_WHAT TO WORK ON_. In the material below, find every line containing "Pascali" and copy that line.

━━━━━━━━

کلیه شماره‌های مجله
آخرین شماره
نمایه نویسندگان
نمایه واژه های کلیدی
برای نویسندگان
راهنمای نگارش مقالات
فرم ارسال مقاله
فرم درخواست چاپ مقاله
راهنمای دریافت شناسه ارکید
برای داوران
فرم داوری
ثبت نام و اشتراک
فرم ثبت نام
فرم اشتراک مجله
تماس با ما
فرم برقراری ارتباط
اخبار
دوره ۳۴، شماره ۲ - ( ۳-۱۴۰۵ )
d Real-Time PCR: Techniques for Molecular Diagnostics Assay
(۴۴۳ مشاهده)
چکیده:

━━━━━━━━

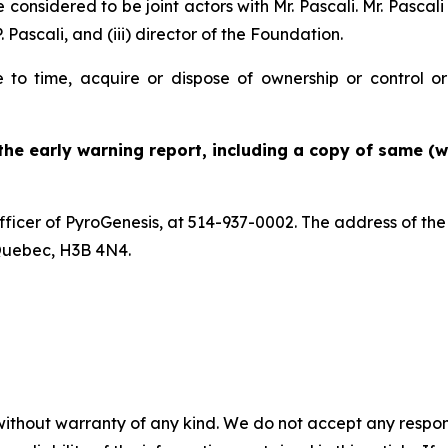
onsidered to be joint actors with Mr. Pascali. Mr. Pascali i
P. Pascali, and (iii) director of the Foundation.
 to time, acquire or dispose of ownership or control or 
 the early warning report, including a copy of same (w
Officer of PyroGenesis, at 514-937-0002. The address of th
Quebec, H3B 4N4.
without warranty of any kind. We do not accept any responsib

━━━━━━━━

_RESPONSE AREA_.
onsidered to be joint actors with Mr. Pascali. Mr. Pascali i
P. Pascali, and (iii) director of the Foundation.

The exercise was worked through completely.